AWE tends to recur, so the lesion should be resected with an adequate ablation margin. Based on the size and depth of the mass, the method of wound closure varies, so a detailed intraoperative wound assessment should be performed. Patel et al. [10] described a component separation technique with a medial advancement of 3 to 5 cm in the epigastrium, 7 to 10 cm at the umbilical area, and 1 to 3 cm in the suprapubic area for a single side, with double these figures for a bilateral component separation. If the fascia is not closed primarily, or is closed with severe tension, synthetic/biological mesh can also be considered.
In this case, AWE did not spread widely to the skin. Moreover, the abdominal skin has mild laxity, so wound closure was possible even though an extensive amount of tissue was removed. Therefore, the mini-abdominoplasty design was possible because skin closure was easy. Additionally, the umbilicus had not been invaded and did not need to be repositioned. If a lesion invades the umbilical area or the abdominal tissue below the umbilicus, a classic abdominoplasty design is needed [11]. If a neo-umbilicus must be made or umbilical repositioning is needed, a simple method is to place the position of the umbilicus at the highest level of the iliac crest [12]. Furthermore, the ratio between the umbilicus-xiphoid process and umbilicus-symphysis pubis (1.6:1) can be used to determine the umbilicus location [13].
For plastic surgeons, abdominoplasty is a basic concept, but it may be an unfamiliar procedure for gynecologists. Sharing of surgical information between these departments is important, and the excision planning of the gynecologic surgery and the design of the plastic surgeon are accordingly important. Collaborative treatments of AWE, which may result in cosmetic issues, can lead to more satisfactory results for the patient.
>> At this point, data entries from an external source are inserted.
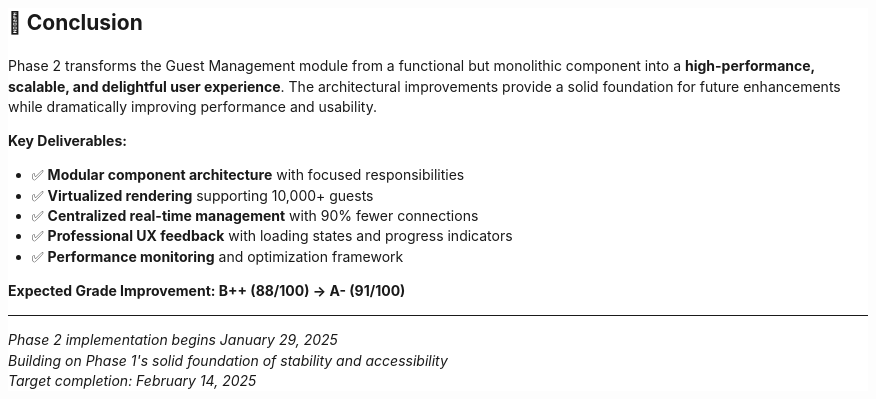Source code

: ## 🎉 Conclusion

Phase 2 transforms the Guest Management module from a functional but monolithic component into a **high-performance, scalable, and delightful user experience**. The architectural improvements provide a solid foundation for future enhancements while dramatically improving performance and usability.

**Key Deliverables:**

- ✅ **Modular component architecture** with focused responsibilities
- ✅ **Virtualized rendering** supporting 10,000+ guests
- ✅ **Centralized real-time management** with 90% fewer connections
- ✅ **Professional UX feedback** with loading states and progress indicators
- ✅ **Performance monitoring** and optimization framework

**Expected Grade Improvement: B++ (88/100) → A- (91/100)**

---

_Phase 2 implementation begins January 29, 2025_  
_Building on Phase 1's solid foundation of stability and accessibility_  
_Target completion: February 14, 2025_
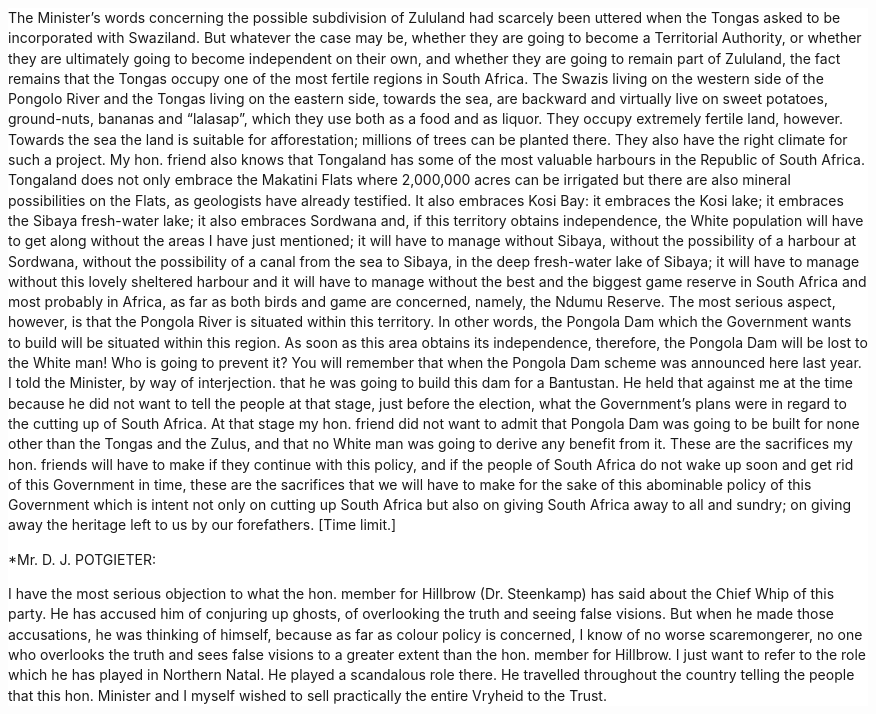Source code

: <p>The Minister&#x2019;s words concerning the possible subdivision of Zululand had scarcely been uttered when the Tongas asked to be incorporated with Swaziland. But whatever the case may be, whether they are going to become a Territorial Authority, or whether they are ultimately going to become independent on their own, and whether they are going to remain part of Zululand, the fact remains that the Tongas occupy one of the most fertile regions in South Africa. The Swazis living on the western side of the Pongolo River and the Tongas living on the eastern side, towards the sea, are backward and virtually live on sweet potatoes, ground-nuts, bananas and &#x201C;lalasap&#x201D;, which they use both as a food and as liquor. They occupy extremely fertile land, however. Towards the sea the land is suitable for afforestation; millions of trees can be planted there. They also have the right climate for such a project. My hon. friend also knows that Tongaland has some of the most valuable harbours in the Republic of South Africa. Tongaland does not only embrace the Makatini Flats where 2,000,000 acres can be irrigated but there are also mineral possibilities on the Flats, as geologists have already testified. It also embraces Kosi Bay: it embraces the Kosi lake; it embraces the Sibaya fresh-water lake; it also embraces Sordwana and, if this territory obtains independence, the White population will have to get along without the areas I have just mentioned; it will have to manage without Sibaya, without the possibility of a harbour at Sordwana, without the possibility of a canal from the sea to Sibaya, in the deep fresh-water lake of Sibaya; it will have to manage without this lovely sheltered harbour and it will have to manage without the best and the biggest game reserve in South Africa and most probably in Africa, as far as both birds and game are concerned, namely, the Ndumu Reserve. The most serious aspect, however, is that the Pongola River is situated within this territory. In other words, the Pongola Dam which the Government wants to build will be situated within this region. As soon as this area obtains its independence, therefore, the Pongola Dam will be lost to the White man! Who is going to prevent it? You will remember that when the Pongola Dam scheme was announced here last year. I told the Minister, by way of interjection. that he was going to build this dam for a Bantustan. He held that against me at the time because he did not want to tell the people at that stage, just before the election, what the Government&#x2019;s plans were in regard to the cutting up of South Africa. At that stage my hon. friend did not want to admit that Pongola Dam was going to be built for none other than the Tongas and the Zulus, and that no White man was going to derive any benefit from it. These are the sacrifices my hon. friends will have to make if they continue with this policy, and if the people of South Africa do not wake up soon and get rid of this Government in time, these are the sacrifices that we will have to make for the sake of this abominable policy of this Government which is intent not only on cutting up South Africa but also on giving South Africa away to all and sundry; on giving away the heritage left to us by our forefathers. [Time limit.]</p>

</speech>

<speech by="#potgieter">

<from>*Mr. <person refersTo="hansard_za">D. J. POTGIETER</person>:</from>

<p>I have the most serious objection to what the hon. member for Hillbrow (Dr. Steenkamp) has said about the Chief Whip of this party. He has accused him of conjuring up ghosts, of overlooking the truth and seeing false visions. But when he made those accusations, he was thinking of himself, because as far as colour policy is concerned, I know of no worse scaremongerer, no one who overlooks the truth and sees false visions to a greater extent than the hon. member for Hillbrow. I just want to refer to the role which he has played in Northern Natal. <span class="col_5343-5344" refersTo="page_1298"/>He played a scandalous role there. He travelled throughout the country telling the people that this hon. Minister and I myself wished to sell practically the entire Vryheid to the Trust.</p>

</speech>

<speech by="#steenkamp">
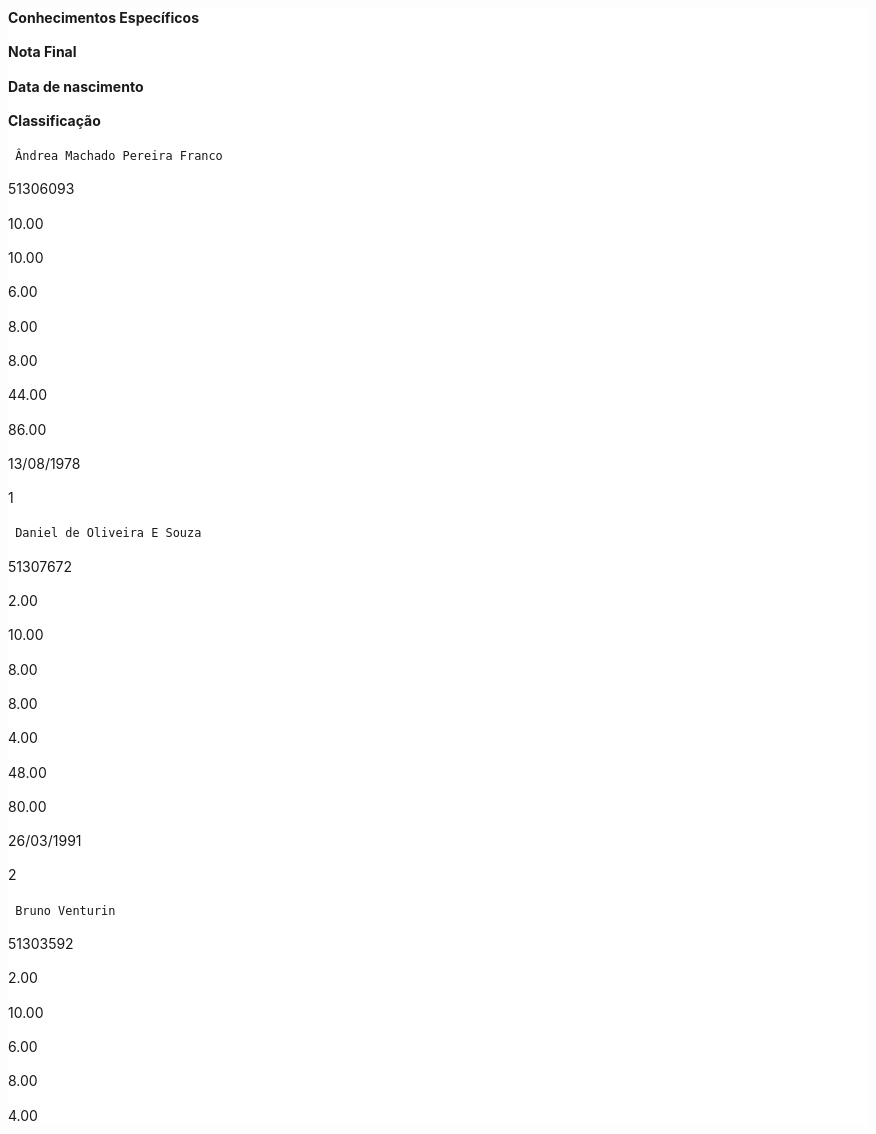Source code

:    **Conhecimentos Específicos**

   **Nota Final**

   **Data de nascimento**

   **Classificação**

     Ândrea Machado Pereira Franco

   51306093

   10.00

   10.00

   6.00

   8.00

   8.00

   44.00

   86.00

   13/08/1978

   1

     Daniel de Oliveira E Souza

   51307672

   2.00

   10.00

   8.00

   8.00

   4.00

   48.00

   80.00

   26/03/1991

   2

     Bruno Venturin

   51303592

   2.00

   10.00

   6.00

   8.00

   4.00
No potential conflict of interest relevant to this article was reported.



The patient provided written consent for the use of her images.

Fig. 1.
Preoperative photograph showing lower abdominal bulging with a palpable mass. Mild skin laxity was observed.
Fig. 2.
Preoperative abdominopelvic computed tomography. An irregular heterogeneous enhancing lesion measuring 8.5 × 4.5 cm was observed at the lower rectus abdominis muscle (red arrow). It adhered to the subcutaneous tissue and deep fascia. Incisional biopsy reported endometriosis.
Fig. 3.
Preoperative design. The lesion did not involve the umbilicus, so a mini-abdominoplasty design was planned, including the previous cesarean section scar.
Fig. 4.
Photograph from 3 months postoperatively. The wound had completely recovered without scar widening, recurrence, or complications such as hematoma, abdominal hernia, or wound dehiscence.